4. O ENSINO RELIGIOSO NAS ESCOLAS PÚBLICAS NO BRASIL

 

A Constituição da República estabelece em seu artigo 210, parágrafo 1º que as escolas públicas de ensino fundamental deverão ter, obrigatoriamente, em seu curriculum, como matrícula facultativa porém dentro do horário normal de aulas, uma cadeira relacionada ao ensino religioso.

A Constituição não traça, no mencionado dispositivo, nenhum padrão de conduta para o Administrador ou para os educadores com relação à forma que se dará o ensino religioso, muito menos qual o seu conteúdo ou ainda, por ser facultativa a matrícula, não dá nenhuma dica sobre o que farão as crianças que não optarem pelo ensino religioso durante o período em que estiverem sendo ministradas as aulas relacionadas à matéria. Tais indagações ficaram sem resposta imediata devendo ser feita uma exegese de todo o texto constitucional para que se consiga dar a aplicação correta ao artigo.

Primeiramente, é conveniente repisar-se que não existe uma religião oficial no Brasil. Não existindo religião oficial, não se pode optar pela ensinança dos preceitos de nenhuma religião específica (ou melhor dizendo, não se pode optar pelo ensinamento de apenas uma religião) pois em assim ocorrendo estar-se-ia promovendo o proselitismo patrocinado pelo Poder Público.

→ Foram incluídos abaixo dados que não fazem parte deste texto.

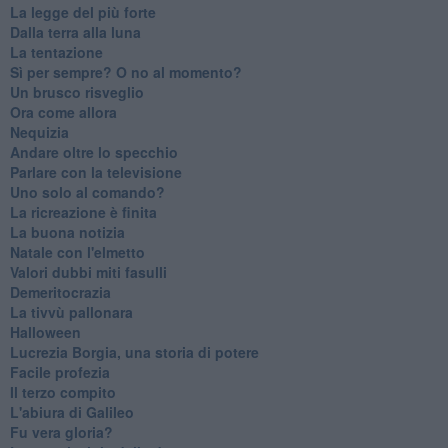
La legge del più forte
Dalla terra alla luna
La tentazione
​Sì per sempre? O no al momento?
Un brusco risveglio
Ora come allora
Nequizia
Andare oltre lo specchio
Parlare con la televisione
Uno solo al comando?
La ricreazione è finita
La buona notizia
Natale con l'elmetto
Valori dubbi miti fasulli
Demeritocrazia
La tivvù pallonara
Halloween
​Lucrezia Borgia, una storia di potere
Facile profezia
Il terzo compito
L'abiura di Galileo
Fu vera gloria?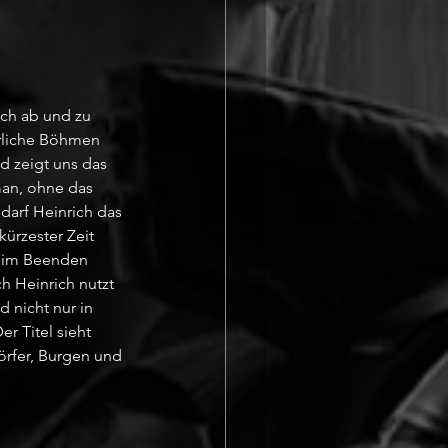
ch ab und zu 
erliche Böhmen 
d zeigt uns das 
man, ohne das 
darf Heinrich das 
ürzester Zeit 
beim Beenden 
h Heinrich nutzt 
d nicht nur in 
r Titel sieht 
Dörfer, Burgen und 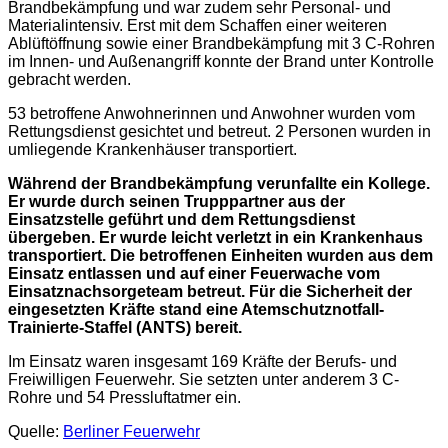
Brandbekämpfung und war zudem sehr Personal- und
Materialintensiv. Erst mit dem Schaffen einer weiteren
Ablüftöffnung sowie einer Brandbekämpfung mit 3 C-Rohren
im Innen- und Außenangriff konnte der Brand unter Kontrolle
gebracht werden.
53 betroffene Anwohnerinnen und Anwohner wurden vom
Rettungsdienst gesichtet und betreut. 2 Personen wurden in
umliegende Krankenhäuser transportiert.
Während der Brandbekämpfung verunfallte ein Kollege.
Er wurde durch seinen Trupppartner aus der
Einsatzstelle geführt und dem Rettungsdienst
übergeben. Er wurde leicht verletzt in ein Krankenhaus
transportiert. Die betroffenen Einheiten wurden aus dem
Einsatz entlassen und auf einer Feuerwache vom
Einsatznachsorgeteam betreut. Für die Sicherheit der
eingesetzten Kräfte stand eine Atemschutznotfall-
Trainierte-Staffel (ANTS) bereit.
Im Einsatz waren insgesamt 169 Kräfte der Berufs- und
Freiwilligen Feuerwehr. Sie setzten unter anderem 3 C-
Rohre und 54 Pressluftatmer ein.
Quelle:
Berliner Feuerwehr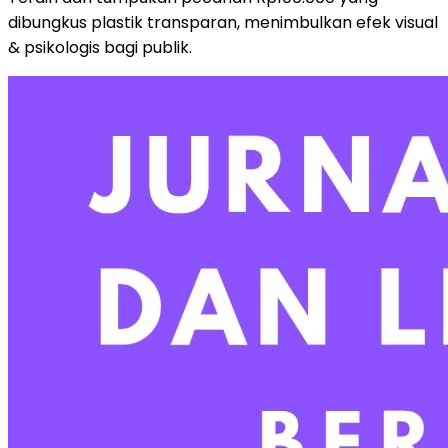
dibungkus plastik transparan, menimbulkan efek visual
& psikologis bagi publik.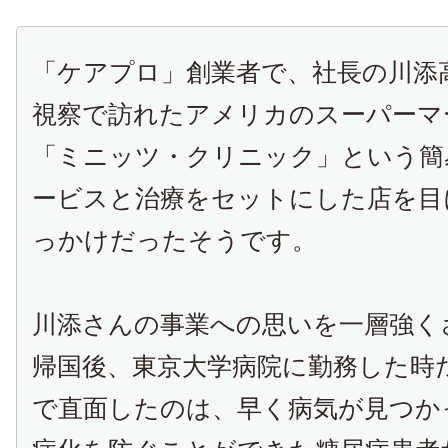
「ケアプロ」創業者で、社長の川添
視察で訪れたアメリカのスーパーマ
「ミニッツ・クリニック」という簡
ービスと治療をセットにした店を目
っかけだったそうです。
川添さんの事業への思いを一層強く
帰国後、東京大学病院に勤務した時
で直面したのは、早く病気が見つか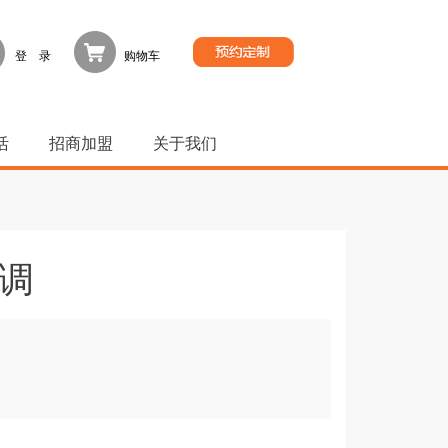
登 录
购物车
活
招商加盟
关于我们
格调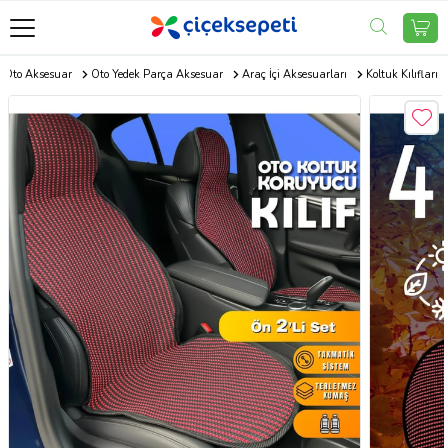
Oto Aksesuar
Oto Yedek Parça Aksesuar
Araç İçi Aksesuarları
Koltuk Kılıfları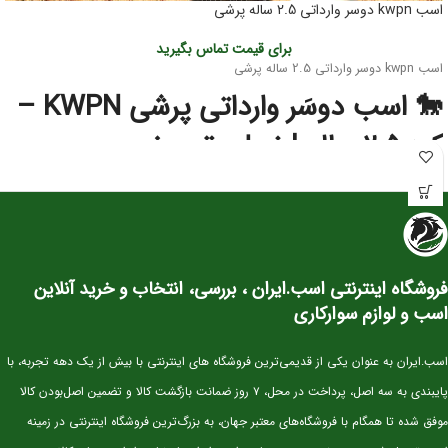
اسب kwpn دوسر وارداتی 2.5 ساله پرشی
برای قیمت تماس بگیرید
اسب kwpn دوسر وارداتی 2.5 ساله پرشی
🐎 اسب دوسَر وارداتی پرشی KWPN –
کره ۲.۵ ساله | نسل‌برتر مخصوص
آینده‌سازان پرش
این کره دوسَر وارداتی
نژاد اصیل KWPN
یکی از بهترین انتخاب‌ها برای سوارکاران و
پرورش‌دهندگانی است که به‌دنبال اسبی با
پتانسیل قهرمانی در پرش
هستند. KWPN
به‌عنوان یکی از برترین نژادهای دنیا در رشته‌ی Show Jumping شناخته می‌شود و
فروشگاه اینترنتی اسب.ایران ، بررسی، انتخاب و خرید آنلاین
کره‌های این نژاد از همان سنین کم، قدرت، هوش و تعادل فوق‌العاده‌ای نشان می‌دهند.
اسب و لوازم سوارکاری
⭐ مشخصات کلی
سن:
۲.۵ سال
اسب.ایران به عنوان یکی از قدیمی‌ترین فروشگاه های اینترنتی با بیش از یک دهه تجربه، با
نژاد:
KWPN اصیل (خط خونی معتبر و قابل استعلام)
پایبندی به سه اصل، پرداخت در محل، ۷ روز ضمانت بازگشت کالا و تضمین اصل‌بودن کالا
کاربری آتی:
پرش، مسابقات جوان‌ها، تربیت پایه
موفق شده تا همگام با فروشگاه‌های معتبر جهان، به بزرگ‌ترین فروشگاه اینترنتی در زمینه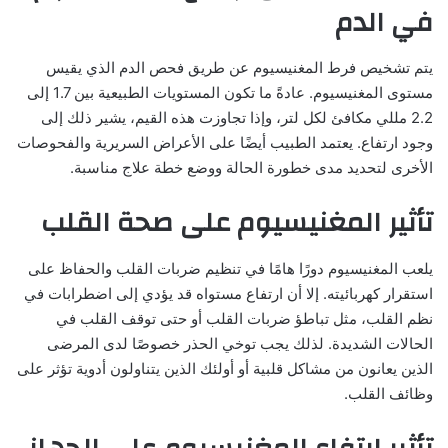
في الدم
يتم تشخيص فرط المغنيسيوم عن طريق فحص الدم الذي يقيس
مستوى المغنيسيوم. عادةً ما تكون المستويات الطبيعية بين 1.7 إلى
2.2 مللي مكافئ لكل لتر، وإذا تجاوزت هذه القيم، يشير ذلك إلى
وجود ارتفاع. يعتمد الطبيب أيضًا على الأعراض السريرية والفحوصات
الأخرى لتحديد مدى خطورة الحالة ووضع خطة علاج مناسبة.
تأثير المغنيسيوم على صحة القلب
يلعب المغنيسيوم دورًا هامًا في تنظيم ضربات القلب والحفاظ على
استقرار كهربائيته. إلا أن ارتفاع مستواه قد يؤدي إلى اضطرابات في
نظم القلب، مثل تباطؤ ضربات القلب أو حتى توقف القلب في
الحالات الشديدة. لذلك يجب توخي الحذر خصوصًا لدى المرضى
الذين يعانون من مشاكل قلبية أو أولئك الذين يتناولون أدوية تؤثر على
وظائف القلب.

Se está proibida a ensinança de determinada religião, qual era a intenção do Constituinte? Cremos que a intenção do Constituinte foi dar a oportunidade para que os alunos, em idade de formação de sua personalidade, possam ter informações para optar, no futuro, livremente por uma religião, ou por nenhuma religião. Na cadeira de ensino religioso deveriam ser transmitidos os fundamentos das maiores religiões existentes no Brasil, com ênfase nos aspectos que lhes são comuns: prática de boas ações, busca do bem comum, aprimoramento do caráter humano etc..

Deixa-se consignado que a implementação do ensino religioso nas escolas públicas vai passar por um grave problema que é a falta de bons profissionais, aptos a transmitir conceitos gerais sobre todas as religiões, sem tentar forçar a prevalência de suas próprias idéias, ou das idéias da religião que representa (é conveniente que se atente que à margem da quase inexistência de tais profissionais, ainda existe, na nossa realidade, a agravante das péssimas condições generalizadas do ensino de nosso país, que como regra geral, infelizmente, não oferece a possibilidade da mantença de bons quadros do magistério dentro do ensino público).

Existe, por outro lado, uma impossibilidade de que os professores sejam recrutados em determinada religião. Deve haver um concurso público em que se exija o conhecimento das linhas gerais de todas as principais religiões existentes no Brasil: religiões de origem africana, católica, evangélica, judaica, muçulmana, budista etc., pois só assim os professores estarão, pelo menos em tese, aptos a transmitir as idéias com um grau relativo de isenção.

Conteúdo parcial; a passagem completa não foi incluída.